If you really want huge speedups for smaller size inputs, implement the count sort in C and call it from Python.

(Fixed a bug which Aaron (+1) helped catch ...) The python only implementation below compares the 2 approaches...

import random
import time

COUNT = 3000000

array = [random.randint(1,100000) for i in range(COUNT)]
random.shuffle(array)

array1 = array[:]

start = time.time()
array1.sort()
end = time.time()
time1 = (end-start)
print 'Time to sort = ', time1*1000, 'ms'

array2 = array[:]

start = time.time()
ardict = {}
for a in array2:
    try:
        ardict[a] += 1
    except:
        ardict[a] = 1

indx = 0
for a in sorted(ardict.keys()):
    b = ardict[a]
    array2[indx:indx+b] = [a for i in xrange(b)]
    indx += b

end = time.time()
time2 = (end-start)
print 'Time to count sort = ', time2*1000, 'ms'

print 'Ratio =', time2/time1

Upvotes: 1

Tauquir
Tauquir

Reputation: 6913

Early versions of Python used a hybrid of samplesort (a variant of quicksort with large sample size) and binary insertion sort as the built-in sorting algorithm. This proved to be somewhat unstable. S0, from python 2.3 onward uses adaptive mergesort algorithm.

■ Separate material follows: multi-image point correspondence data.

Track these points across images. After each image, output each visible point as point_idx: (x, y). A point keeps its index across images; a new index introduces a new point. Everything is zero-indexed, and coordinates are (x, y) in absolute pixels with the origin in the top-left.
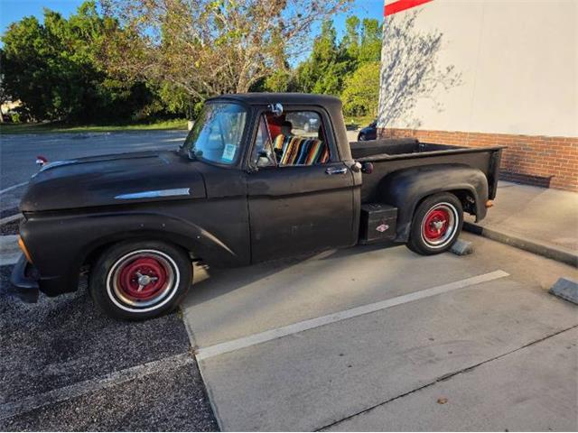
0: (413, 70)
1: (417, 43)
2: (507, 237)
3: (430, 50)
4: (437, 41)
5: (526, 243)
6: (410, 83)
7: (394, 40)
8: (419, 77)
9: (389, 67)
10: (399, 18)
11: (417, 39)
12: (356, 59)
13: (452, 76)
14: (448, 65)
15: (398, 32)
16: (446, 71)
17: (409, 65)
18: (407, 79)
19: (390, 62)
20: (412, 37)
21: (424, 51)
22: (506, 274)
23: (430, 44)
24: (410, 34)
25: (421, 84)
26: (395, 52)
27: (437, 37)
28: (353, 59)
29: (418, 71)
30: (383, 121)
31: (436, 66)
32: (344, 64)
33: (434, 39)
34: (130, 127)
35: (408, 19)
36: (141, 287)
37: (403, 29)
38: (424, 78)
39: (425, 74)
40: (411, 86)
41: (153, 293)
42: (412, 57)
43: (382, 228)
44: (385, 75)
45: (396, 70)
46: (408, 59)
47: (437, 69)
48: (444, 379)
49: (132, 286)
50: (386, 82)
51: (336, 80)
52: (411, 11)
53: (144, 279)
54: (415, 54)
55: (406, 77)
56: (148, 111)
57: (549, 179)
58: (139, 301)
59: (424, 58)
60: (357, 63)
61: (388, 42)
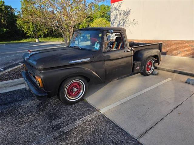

Order of mergesort (average) = O(nlogn). Order of mergesort (worst) = O(nlogn). But Order of quick sort (worst) = n*2

if you uses list=[ .............. ]

list.sort() uses mergesort algorithm.

For comparison between sorting algorithm you can read wiki

For detail comparison comp

Upvotes: 5

Hannesh
Hannesh

Reputation: 7488

The built in functions are best, but since you can't use them have a look at this:

http://en.wikipedia.org/wiki/Quicksort

Upvotes: 0

codaddict
codaddict

Reputation: 455122

Since you know the range of numbers, you can use Counting Sort which will be linear in time.